(WORK INSTRUCTION 1):
Which steps does the glossary entry on supply and shortages below recommend under "How to protect yourself"? List all of them.
(WORK INSTRUCTION 2):
In the glossary entry on supply and shortages below, which products has the FDA at various points listed as being in shortage?

(TEXT SHOWN):
★ ★ ★ ★
← Glossary

Supply and shortages

Supply and shortages have been a defining feature of the GLP-1 era. Demand — for both diabetes and weight management — repeatedly outran manufacturing capacity, and the FDA has at various points listed semaglutide and tirzepatide products as being in shortage. The situation keeps evolving (shortages easing and resolving as capacity expands), so it’s worth checking current status rather than assuming.

How shortages actually affect you

The knock-on effects are practical and sometimes clinical:

  • Dose gaps. If your dose is unavailable, you may face an unwanted break — which can mean appetite rebound and, after a long enough gap, a rough restart (see missed doses).
  • Pharmacy-hopping. Patients often call around to find a pharmacy with their strength in stock.
  • Being stuck at a titration step, because the next dose isn’t available — sometimes clinically fine, sometimes frustrating.
  • The rise of compounded semaglutide, whose legal basis was tied directly to shortage status. As shortages resolve, that basis narrows.

How to protect yourself

  • Refill early when you can, rather than on the last day.
  • Keep a dose log so any gap is documented — useful for your prescriber when deciding how to restart, and for spotting whether a pharmacy switch changed anything.
  • Don’t jump doses to stretch supply on your own; talk to your prescriber about a plan if a gap is coming.
  • Watch for restart effects. After a break, nausea tolerance can reset — a slower restart may be needed (a prescriber decision).

Shortages are a system problem you can’t fix individually, but a little planning — early refills, a documented history, an honest conversation before a gap — softens most of the impact.
★ ★ ★ ★
[Extracted records]
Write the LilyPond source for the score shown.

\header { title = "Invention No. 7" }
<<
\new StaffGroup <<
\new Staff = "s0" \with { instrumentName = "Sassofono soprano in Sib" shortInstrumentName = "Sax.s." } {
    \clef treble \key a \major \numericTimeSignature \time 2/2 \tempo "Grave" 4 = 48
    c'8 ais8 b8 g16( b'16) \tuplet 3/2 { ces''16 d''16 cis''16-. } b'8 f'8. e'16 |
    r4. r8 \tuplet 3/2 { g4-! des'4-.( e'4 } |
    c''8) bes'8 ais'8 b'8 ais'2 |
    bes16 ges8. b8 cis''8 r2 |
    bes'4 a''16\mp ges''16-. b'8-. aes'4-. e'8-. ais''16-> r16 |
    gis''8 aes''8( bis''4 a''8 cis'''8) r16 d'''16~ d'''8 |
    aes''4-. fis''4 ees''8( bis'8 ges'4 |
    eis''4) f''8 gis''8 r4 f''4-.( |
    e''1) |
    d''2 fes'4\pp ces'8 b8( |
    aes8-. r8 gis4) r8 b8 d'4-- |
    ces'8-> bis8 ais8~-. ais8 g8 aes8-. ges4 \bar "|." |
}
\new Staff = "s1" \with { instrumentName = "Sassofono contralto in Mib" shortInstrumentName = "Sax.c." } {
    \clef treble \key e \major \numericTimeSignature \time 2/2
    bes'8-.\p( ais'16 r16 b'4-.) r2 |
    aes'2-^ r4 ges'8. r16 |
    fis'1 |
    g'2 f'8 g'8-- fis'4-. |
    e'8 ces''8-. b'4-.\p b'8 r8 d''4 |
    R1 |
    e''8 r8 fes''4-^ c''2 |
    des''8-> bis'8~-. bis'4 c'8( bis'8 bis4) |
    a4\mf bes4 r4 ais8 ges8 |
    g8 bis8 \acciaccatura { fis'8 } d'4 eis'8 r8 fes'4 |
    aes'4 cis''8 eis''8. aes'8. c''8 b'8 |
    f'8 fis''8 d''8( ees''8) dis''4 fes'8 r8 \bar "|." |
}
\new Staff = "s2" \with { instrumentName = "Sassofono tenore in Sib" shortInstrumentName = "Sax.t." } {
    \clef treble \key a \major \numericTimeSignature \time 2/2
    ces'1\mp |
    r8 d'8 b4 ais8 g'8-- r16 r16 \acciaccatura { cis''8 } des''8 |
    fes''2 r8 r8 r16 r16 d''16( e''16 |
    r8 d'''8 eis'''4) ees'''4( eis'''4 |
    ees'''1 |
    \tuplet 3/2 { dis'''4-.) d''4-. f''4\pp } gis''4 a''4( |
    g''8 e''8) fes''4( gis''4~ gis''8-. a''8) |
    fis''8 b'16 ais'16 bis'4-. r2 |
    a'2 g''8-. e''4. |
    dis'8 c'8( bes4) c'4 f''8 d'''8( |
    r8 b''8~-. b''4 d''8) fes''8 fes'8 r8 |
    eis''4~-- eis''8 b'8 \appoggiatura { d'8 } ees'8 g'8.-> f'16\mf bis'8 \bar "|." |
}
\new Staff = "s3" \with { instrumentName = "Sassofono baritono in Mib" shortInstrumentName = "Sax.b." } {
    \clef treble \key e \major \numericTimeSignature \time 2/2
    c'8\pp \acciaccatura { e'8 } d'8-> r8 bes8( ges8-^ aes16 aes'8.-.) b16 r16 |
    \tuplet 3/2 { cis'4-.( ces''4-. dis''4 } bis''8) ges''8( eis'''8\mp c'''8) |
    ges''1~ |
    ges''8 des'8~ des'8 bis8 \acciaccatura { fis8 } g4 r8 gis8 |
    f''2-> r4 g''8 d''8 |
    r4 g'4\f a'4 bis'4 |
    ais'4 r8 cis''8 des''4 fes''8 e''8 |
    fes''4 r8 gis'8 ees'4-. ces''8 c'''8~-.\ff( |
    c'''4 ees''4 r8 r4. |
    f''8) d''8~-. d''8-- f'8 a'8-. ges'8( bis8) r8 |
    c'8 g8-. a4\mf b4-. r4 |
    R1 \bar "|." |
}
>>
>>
★ ★ ★ ★
(YOUR SOLUTION 1):
- Refill early when you can, rather than on the last day.
- Keep a dose log so any gap is documented.
- Don't jump doses to stretch supply on your own; talk to your prescriber about a plan if a gap is coming.
- Watch for restart effects after a break, since a slower restart may be needed.

(YOUR SOLUTION 2):
Semaglutide and tirzepatide products.